8.4. Der erkennende Senat folgt der Ansicht von Angst:

Zum einen gibt es auch seit der EO-Novelle 2000 keine Bestimmung, nach der ein Bietinteressent das Recht hat, den Gegenstand der Zwangsversteigerung überhaupt oder um einen bestimmten Preis zu erwerben.

Zum anderen trifft es zwar zu, dass für einen mit der Liegenschaftsschätzung betrauten Sachverständigen nicht zweifelhaft sein kann, dass der von ihm ermittelte Schätzwert häufig nicht nur der Entscheidung eines Interessenten, ob er sich überhaupt am Bietverfahren beteiligt, sondern auch der Einschätzung dient, bis zu welchem Preis er daran teilnehmen will. Dennoch ist nicht zu übersehen, dass die Bedeutung des Schätzwerts in den Hintergrund rückt, wenn am Bietvorgang mehrere Bietinteressenten beteiligt sind und sich der Bietvorgang zu einer Lizitation entwickelt, weil in diesem Fall das Meistbot weit weniger vom geringsten Gebot als von dem in ihrer wirtschaftlichen Eigenverantwortlichkeit gelegenen Bietverhalten der konkurrierenden Bieter und der Entwicklung des Bietvorgangs abhängt (vgl 6 Ob 601/82). Eben diese liegen aber nicht mehr in der Verantwortlichkeit des Sachverständigen.

Da der Schutzzweck der Liegenschaftsschätzung bei wertender Betrachtung daher nicht auf die Entwicklung des Bietvorgangs als solche zu beziehen ist, besteht kein schützenswertes Interesse des Klägers dahin, die Eigentumswohnung nach Maßgabe eines fiktiven Versteigerungsverlaufs um 72 % des richtigen Verkehrswerts erwerben zu können.

8.5. Die Haftung des Sachverständigen nach § 141 Abs 5 EO wird dadurch nicht obsolet, weil er keineswegs seiner Pflicht entbunden wird, die Schätzung richtig durchzuführen und den Verkehrswert des Exekutionsobjekts korrekt zu ermitteln (§ 141 Abs 1 EO; § 2 Abs 1, 2 LBG).
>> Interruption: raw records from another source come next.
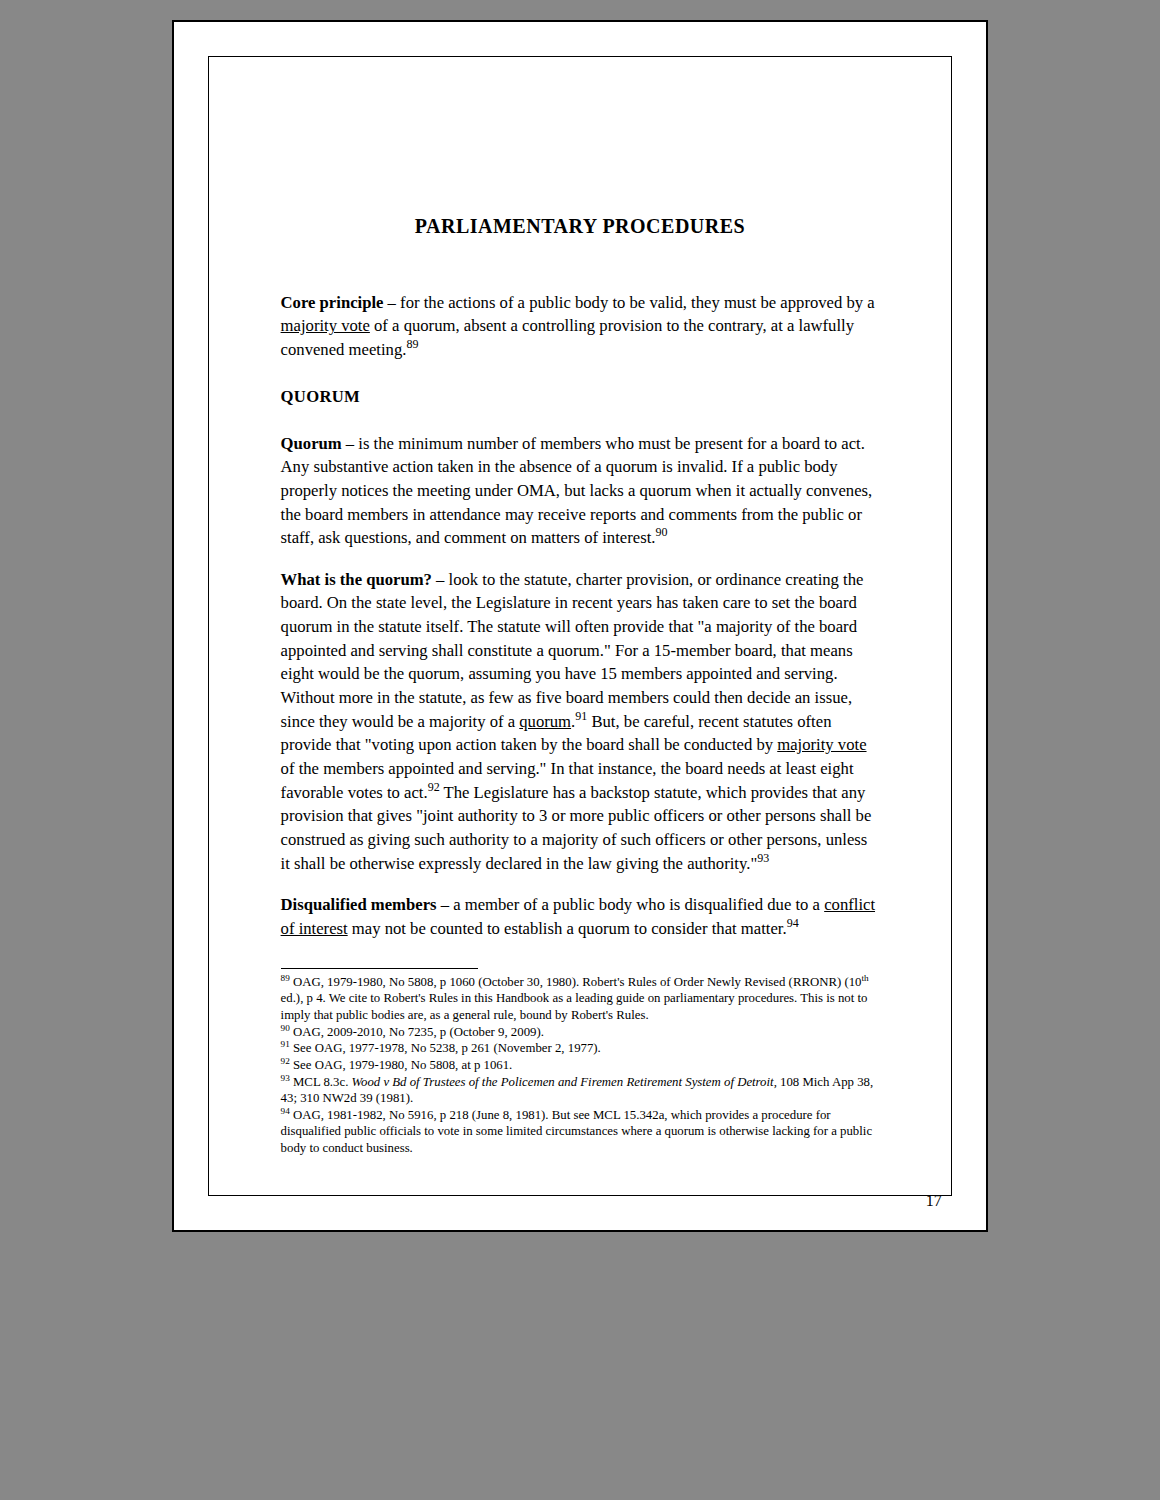PARLIAMENTARY PROCEDURES
Core principle – for the actions of a public body to be valid, they must be approved by a majority vote of a quorum, absent a controlling provision to the contrary, at a lawfully convened meeting.89
QUORUM
Quorum – is the minimum number of members who must be present for a board to act. Any substantive action taken in the absence of a quorum is invalid. If a public body properly notices the meeting under OMA, but lacks a quorum when it actually convenes, the board members in attendance may receive reports and comments from the public or staff, ask questions, and comment on matters of interest.90
What is the quorum? – look to the statute, charter provision, or ordinance creating the board. On the state level, the Legislature in recent years has taken care to set the board quorum in the statute itself. The statute will often provide that "a majority of the board appointed and serving shall constitute a quorum." For a 15-member board, that means eight would be the quorum, assuming you have 15 members appointed and serving. Without more in the statute, as few as five board members could then decide an issue, since they would be a majority of a quorum.91 But, be careful, recent statutes often provide that "voting upon action taken by the board shall be conducted by majority vote of the members appointed and serving." In that instance, the board needs at least eight favorable votes to act.92 The Legislature has a backstop statute, which provides that any provision that gives "joint authority to 3 or more public officers or other persons shall be construed as giving such authority to a majority of such officers or other persons, unless it shall be otherwise expressly declared in the law giving the authority."93
Disqualified members – a member of a public body who is disqualified due to a conflict of interest may not be counted to establish a quorum to consider that matter.94
89 OAG, 1979-1980, No 5808, p 1060 (October 30, 1980). Robert's Rules of Order Newly Revised (RRONR) (10th ed.), p 4. We cite to Robert's Rules in this Handbook as a leading guide on parliamentary procedures. This is not to imply that public bodies are, as a general rule, bound by Robert's Rules.
90 OAG, 2009-2010, No 7235, p (October 9, 2009).
91 See OAG, 1977-1978, No 5238, p 261 (November 2, 1977).
92 See OAG, 1979-1980, No 5808, at p 1061.
93 MCL 8.3c. Wood v Bd of Trustees of the Policemen and Firemen Retirement System of Detroit, 108 Mich App 38, 43; 310 NW2d 39 (1981).
94 OAG, 1981-1982, No 5916, p 218 (June 8, 1981). But see MCL 15.342a, which provides a procedure for disqualified public officials to vote in some limited circumstances where a quorum is otherwise lacking for a public body to conduct business.
17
Für dessen Richtigkeit hat er dem Ersteher und allen Beteiligten iSd § 141 Abs 5 EO (siehe Angst aaO § 141 Rz 14) daher insoweit einzustehen, als der Ersteher wegen seines Irrtums über den richtigen Verkehrswert der Sache ein höheres Meistbot zahlt. Erfolgt demnach, wie hier, der Zuschlag für eine Exekutionssache an den Ersteher unter dem überhöhten Verkehrswert, liegt aber der richtige Verkehrswert noch unter dem Meistbot, so haftet der Sachverständige dafür, dass der Ersteher den richtigen Verkehrswert des Exekutionsobjekts erhält.

8.6. Dies entspricht auch der zitierten Vorstellung des Gesetzgebers vom Zweck einer Zwangsversteigerung, möglichst viele Kauflustige anzuziehen, um einen „möglichst marktkonformen Preis für die zu versteigernde Liegenschaft“ zu erhalten: Die gesetzgeberische Absicht ist offenkundig darauf gerichtet, die Versteigerungssituation im Exekutionsverfahren möglichst einem regulären Marktgeschehen anzunähern, nicht aber darauf, einen besonders günstigen Erwerb unter dem Verkehrswert zu fördern, mag auch ein Erwerb ab dem halben Schätzwert (§ 151 Abs 1 EO) aus dem Exekutionsrecht immanenten Gründen möglich sein.

9. Zusammenfassend ergibt sich daher:

Der Sachverständige, der nach § 141 Abs 1 EO, § 2 LBG die Schätzung eines Exekutionsobjekts vornimmt, hat den Verkehrswert der Sache korrekt zu ermitteln. Erfolgt der Zuschlag an den Ersteher zu einem Meistbot, das wegen eines vom Sachverständigen hervorgerufenen Irrtums zwar unter dem überhöhten, jedoch über dem richtigen Verkehrswert liegt, so hat der Sachverständige dem Ersteher gemäß § 141 Abs 5 EO für die Differenz zum richtigen Verkehrswert einzustehen. Die Differenz zwischen dem tatsächlichen und einem verhältnismäßig geringeren aufgrund des richtigen Verkehrswerts angenommenen fiktiven Meistbot steht dagegen nicht mehr im Rechtswidrigkeitszusammenhang mit der Pflicht des Sachverständigen zur korrekten Verkehrswertermittlung.

10. Da der vom Kläger geltend gemachte Schaden folglich nicht mehr dem Beklagten zurechenbar ist, hat das Berufungsgericht dessen Haftung im Ergebnis zu Recht verneint.

Der Revision ist daher keine Folge zu geben.

Die Kostenentscheidung beruht auf den §§ 41, 50 ZPO.